ABOUT THIS TASK. Revise the part of the puffer and frontosa thread that begins with "dare you to" and ends with "on the side?", changing "markings" to "patterns".

EXTRACT TO READ.
#####

# Mbu puffer and 9 frontosas pics



## Johnnyfishtanks (Apr 21, 2010)

.................................................


----------



## Johnnyfishtanks (Apr 21, 2010)




----------



## beN (Apr 21, 2010)

he looks great John!

them fronts are rockn


----------



## charles (Apr 21, 2010)

very nicely done.

You are going to be out of room in about 1 year


----------



## JUICE (Jan 4, 2020)

looks great man , are you gonna stick with these fish for awhile ?? lol


----------



## Johnnyfishtanks (Apr 21, 2010)

yes i like frontosas . im gonna get a 72L 36W 24H in the next year our so . im very aware that i need a tank soon but im goin no were near 1000g for a puffer i think thats stupid. when i get 72L 36W 24H i think that will be good for a while . thanks guys the rock i payed alot for but makes the tank look very nice


----------



## Johnnyfishtanks (Apr 21, 2010)

charles said:


> very nicely done.
> 
> You are going to be out of room in about 1 year


for the fronts our mbu LOL


----------



## joker1535 (May 23, 2010)

Carefull with the puffer. They like to nip fins! Keep an eye on him.


----------



## Mferko (Jun 8, 2010)

nice tank johnny


----------



## hgi (Jun 13, 2010)

Johnnyfishtanks said:


> yes i like frontosas . im gonna get a 72L 36W 24H in the next year our so . im very aware that i need a tank soon but im goin no were near 1000g for a puffer i think thats stupid. when i get 72L 36W 24H i think that will be good for a while . thanks guys the rock i payed alot for but makes the tank look very nice


dare you to say that on the puffer forum lol!

Very nice tank btw  and pretty mbu, his markings are very nice... makes me ask are you feeding him any pellets on the side?


----------



## Johnnyfishtanks (Apr 21, 2010)

ya i feed him clam meat,clam in the shell , prawn, 3m pellets NLS. i feed him clam in the shell almost every day so his beak will be worn down. he like the large krill i feed frontosas to and he like crab legs


----------



## Johnnyfishtanks (Apr 21, 2010)

joker1535 said:


> Carefull with the puffer. They like to nip fins! Keep an eye on him.


ya i know LOL


----------

#####

PROVIDED MATERIAL.
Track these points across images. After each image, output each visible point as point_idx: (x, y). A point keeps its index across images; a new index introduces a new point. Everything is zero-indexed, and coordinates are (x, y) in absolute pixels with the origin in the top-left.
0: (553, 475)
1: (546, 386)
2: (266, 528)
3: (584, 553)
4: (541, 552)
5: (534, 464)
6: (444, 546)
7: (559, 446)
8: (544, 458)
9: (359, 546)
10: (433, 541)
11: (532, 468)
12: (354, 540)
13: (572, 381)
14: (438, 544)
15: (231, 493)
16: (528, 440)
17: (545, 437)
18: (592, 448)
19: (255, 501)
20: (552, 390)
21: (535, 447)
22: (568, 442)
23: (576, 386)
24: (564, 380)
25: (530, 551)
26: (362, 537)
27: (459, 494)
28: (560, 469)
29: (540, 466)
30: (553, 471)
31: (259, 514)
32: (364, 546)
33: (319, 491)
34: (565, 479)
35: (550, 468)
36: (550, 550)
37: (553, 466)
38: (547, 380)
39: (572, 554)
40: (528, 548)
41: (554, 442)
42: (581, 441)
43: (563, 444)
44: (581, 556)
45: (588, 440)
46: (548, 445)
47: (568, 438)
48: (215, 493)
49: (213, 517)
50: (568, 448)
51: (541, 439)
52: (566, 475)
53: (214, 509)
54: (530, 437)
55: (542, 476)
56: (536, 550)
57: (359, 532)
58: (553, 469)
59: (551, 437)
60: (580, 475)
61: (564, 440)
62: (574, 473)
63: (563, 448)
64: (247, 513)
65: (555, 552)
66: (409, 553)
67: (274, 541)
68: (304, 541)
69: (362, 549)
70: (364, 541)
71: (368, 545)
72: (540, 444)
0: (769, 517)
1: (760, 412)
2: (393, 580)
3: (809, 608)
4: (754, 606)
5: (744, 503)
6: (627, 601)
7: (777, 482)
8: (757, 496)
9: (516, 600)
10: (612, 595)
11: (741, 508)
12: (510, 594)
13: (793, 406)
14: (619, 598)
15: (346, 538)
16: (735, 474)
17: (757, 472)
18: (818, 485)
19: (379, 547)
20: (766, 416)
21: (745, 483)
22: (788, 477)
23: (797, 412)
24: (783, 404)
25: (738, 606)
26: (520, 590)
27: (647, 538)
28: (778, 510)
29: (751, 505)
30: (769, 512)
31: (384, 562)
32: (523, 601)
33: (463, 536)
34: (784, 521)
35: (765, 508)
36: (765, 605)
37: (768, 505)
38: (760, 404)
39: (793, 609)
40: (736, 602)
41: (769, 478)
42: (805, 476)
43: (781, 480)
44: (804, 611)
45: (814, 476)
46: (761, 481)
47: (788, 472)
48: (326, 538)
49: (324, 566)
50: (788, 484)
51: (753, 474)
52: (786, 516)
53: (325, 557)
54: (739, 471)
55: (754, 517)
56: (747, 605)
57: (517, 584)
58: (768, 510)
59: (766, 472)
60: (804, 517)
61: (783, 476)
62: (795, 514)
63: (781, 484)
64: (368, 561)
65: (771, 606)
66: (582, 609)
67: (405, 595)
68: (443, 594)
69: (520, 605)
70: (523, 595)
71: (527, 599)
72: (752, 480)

#####

RESULT.
dare you to say that on the puffer forum lol!

Very nice tank btw  and pretty mbu, his patterns are very nice... makes me ask are you feeding him any pellets on the side?